I’m guessing that the Volt purchase tax credit is like the “solar plant 30% investment tax credit”. The instant that plant goes into continuous operation that solar tax credit is the investor’s to keep, even if the plant subsequently collapse in ruins, forfeits on its loans or is sold to others. There is no provision in the tax code for recapture of the credit.

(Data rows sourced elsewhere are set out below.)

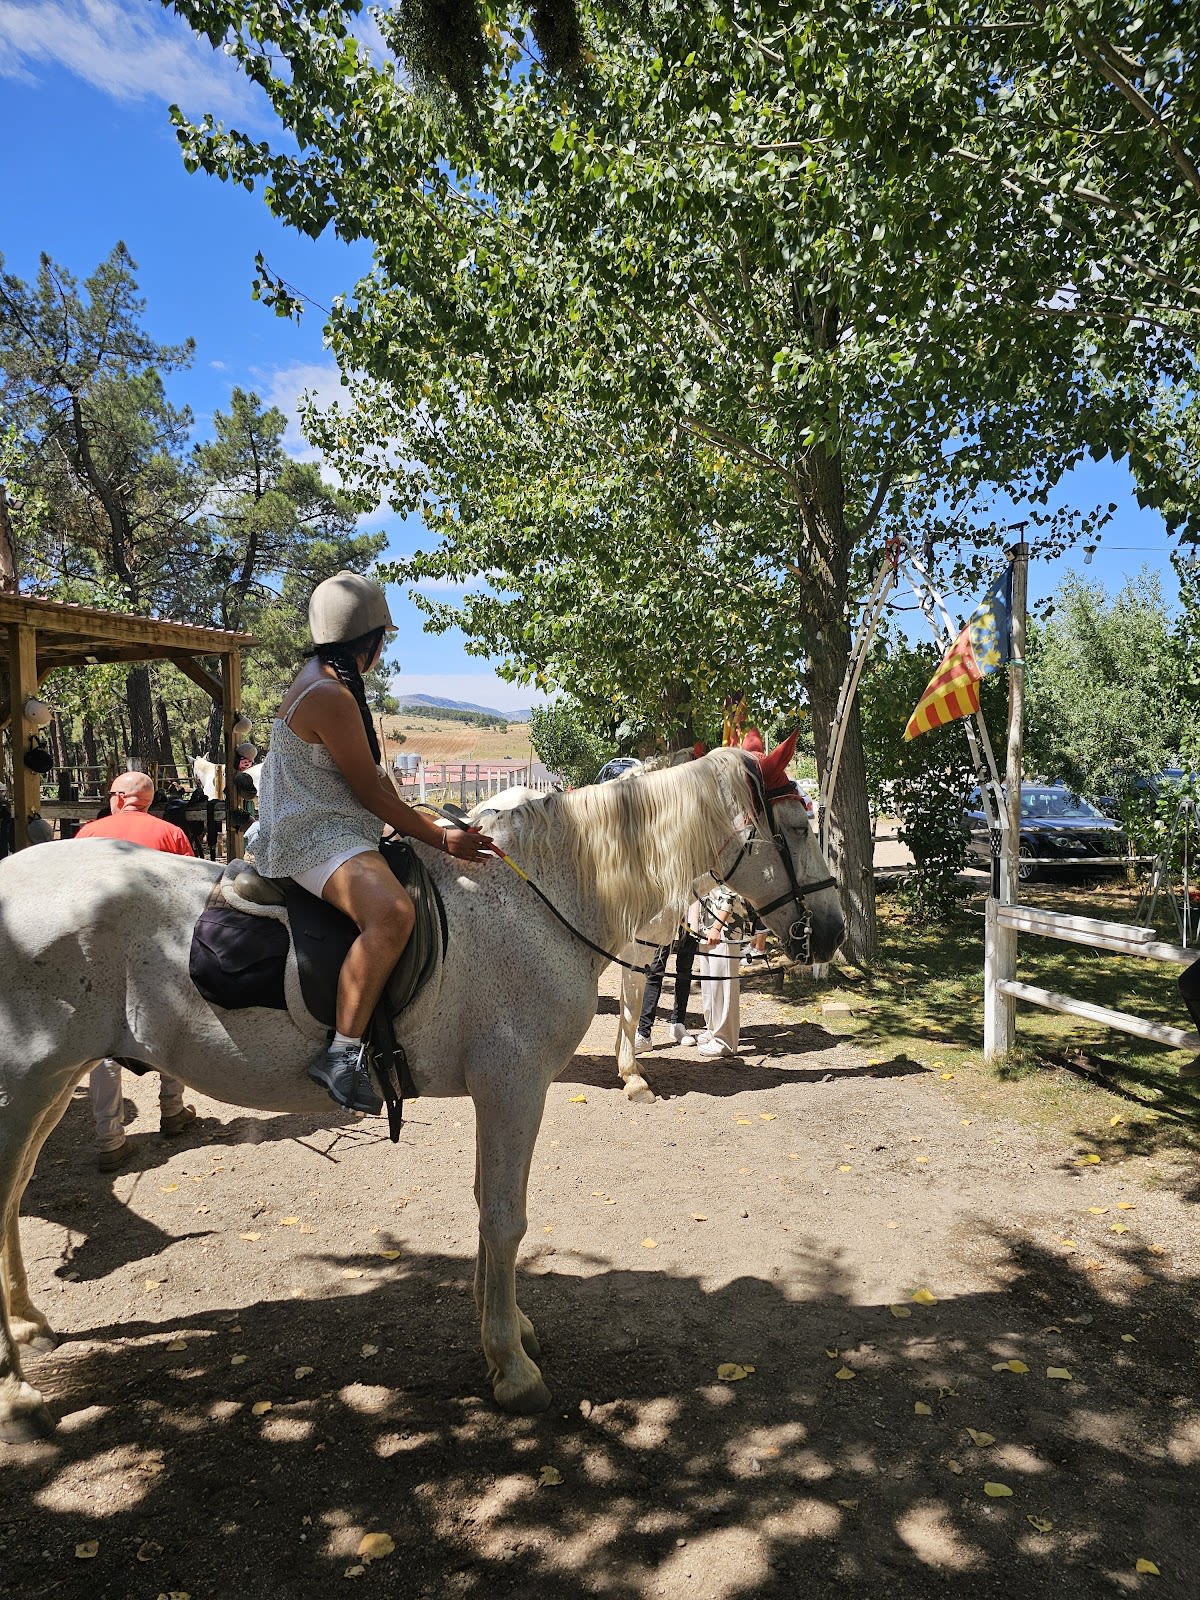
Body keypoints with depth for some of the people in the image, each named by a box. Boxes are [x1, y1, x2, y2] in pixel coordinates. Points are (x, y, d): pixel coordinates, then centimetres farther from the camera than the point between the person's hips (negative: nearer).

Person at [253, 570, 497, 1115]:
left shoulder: (323, 679, 17)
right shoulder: (331, 696, -17)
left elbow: (372, 779, 20)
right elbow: (372, 793, -17)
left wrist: (431, 826, 18)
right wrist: (443, 839, -11)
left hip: (333, 827, 12)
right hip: (317, 837, -12)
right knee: (392, 913, -37)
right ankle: (343, 1052, -30)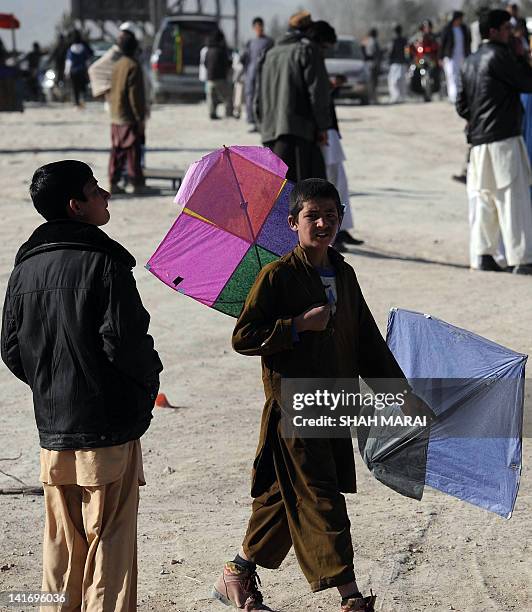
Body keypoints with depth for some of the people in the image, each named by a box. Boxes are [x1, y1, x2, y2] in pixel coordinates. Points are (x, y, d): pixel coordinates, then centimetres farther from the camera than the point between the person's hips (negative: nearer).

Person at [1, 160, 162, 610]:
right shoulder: (104, 263, -14)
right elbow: (124, 342, -18)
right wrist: (149, 381, 1)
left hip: (52, 426, 6)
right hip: (109, 427, -6)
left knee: (62, 542, 15)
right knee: (109, 540, 1)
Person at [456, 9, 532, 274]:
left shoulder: (471, 61, 16)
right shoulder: (500, 56, -9)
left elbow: (461, 104, 17)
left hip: (478, 141, 8)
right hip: (503, 138, -8)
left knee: (483, 197, 11)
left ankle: (482, 254, 11)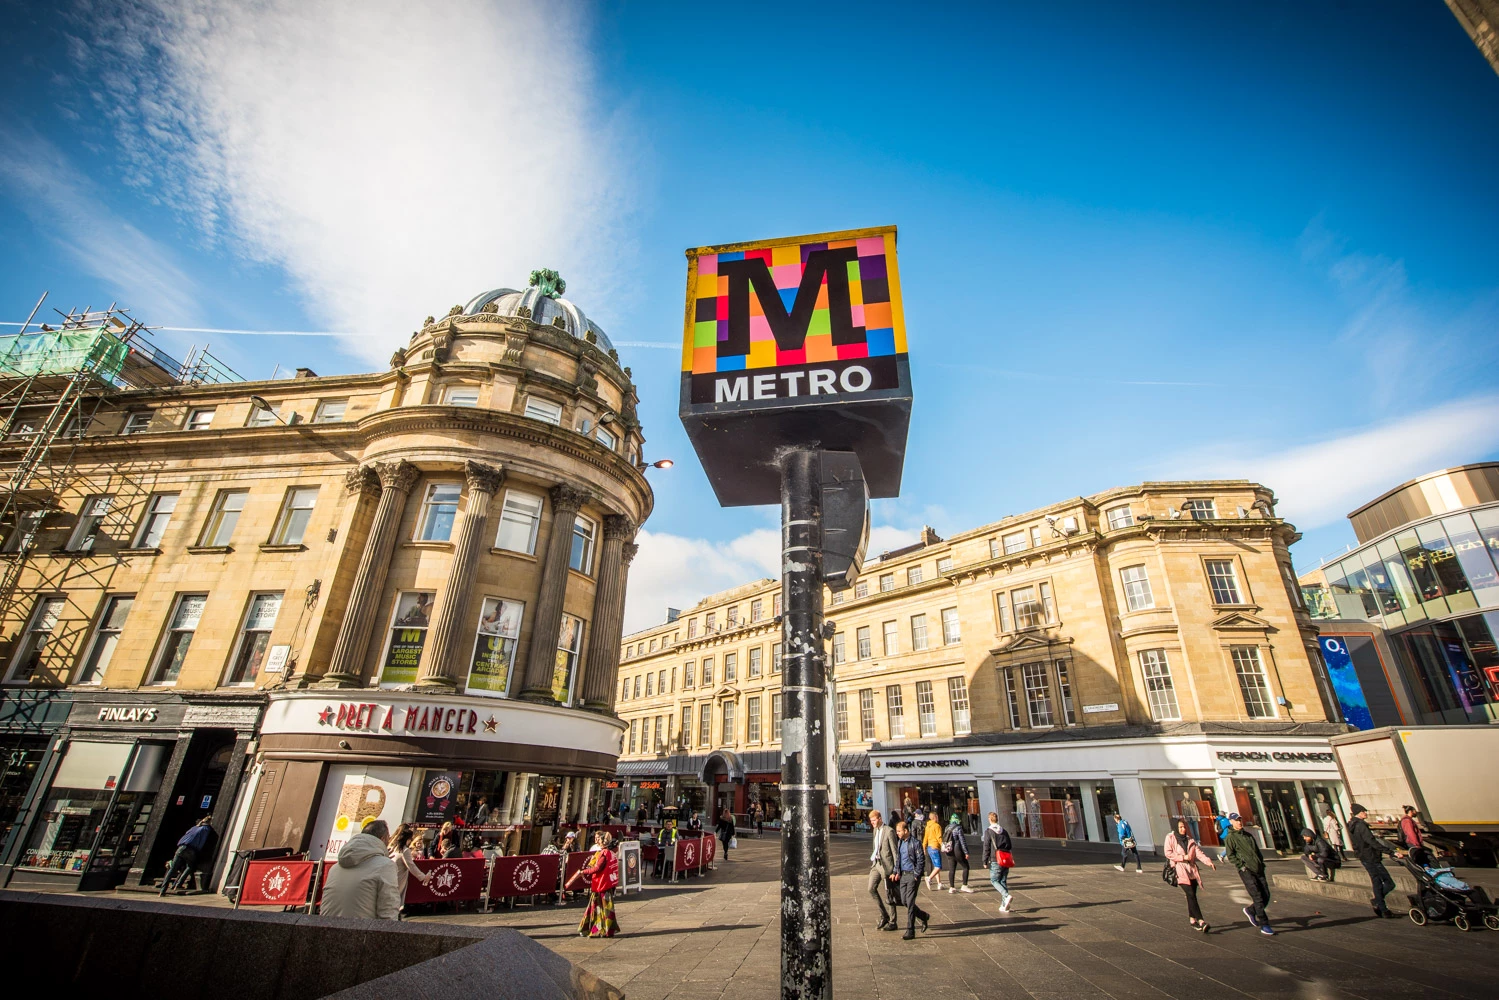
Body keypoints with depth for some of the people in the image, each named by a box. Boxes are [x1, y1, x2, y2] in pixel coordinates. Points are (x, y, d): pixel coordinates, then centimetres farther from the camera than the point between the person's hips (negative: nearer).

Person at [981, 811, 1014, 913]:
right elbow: (1009, 846, 14)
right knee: (1003, 881, 12)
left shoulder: (988, 832, -6)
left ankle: (1006, 896, -18)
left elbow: (986, 848, -8)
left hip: (995, 860, -6)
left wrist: (985, 861, -1)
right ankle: (1004, 906, 11)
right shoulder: (1004, 831, 11)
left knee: (994, 880, 5)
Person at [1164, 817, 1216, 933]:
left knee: (1191, 895, 5)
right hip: (1180, 870, -5)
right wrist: (1183, 857, -10)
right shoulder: (1170, 838, 1)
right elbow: (1168, 853, -5)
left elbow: (1198, 852, 3)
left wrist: (1208, 861, -13)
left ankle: (1192, 919, 20)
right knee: (1191, 894, -16)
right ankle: (1201, 921, -17)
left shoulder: (1190, 840, 15)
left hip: (1192, 870, 5)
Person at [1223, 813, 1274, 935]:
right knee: (1257, 897, -8)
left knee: (1266, 896, 4)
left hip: (1258, 869, 6)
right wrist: (1241, 866, -15)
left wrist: (1262, 863, 11)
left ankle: (1250, 910, 27)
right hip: (1246, 871, -6)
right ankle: (1264, 925, 2)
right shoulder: (1231, 837, -4)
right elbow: (1230, 856, -7)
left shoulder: (1248, 834, 17)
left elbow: (1257, 850, 23)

Even if GM deducts that $7,500 credit from the price it agrees to pay the customer to “buy back” the car (notice the term is “buy back”; not “cancel purchase”), I’m guessing the U.S. Treasury will be $7,500 poorer for each Chevy Volt originally sold because the benefit will have simply been transferred to GM.

daveburton
December 9, 2011 9:45 am

Sal Minella wrote, “At $.20/KWH, the cost to charge up is $4.44 or the equivalent of about 1.25 gallons of gas giving a fuel efficiency of about 30 mi/gal.”
But where I live (NC) electricity costs half that. (Unfortunately, “green” mandates from Gov. Bev “we should postpone elections for two years” Perdue and her ilk are pushing the rates higher.)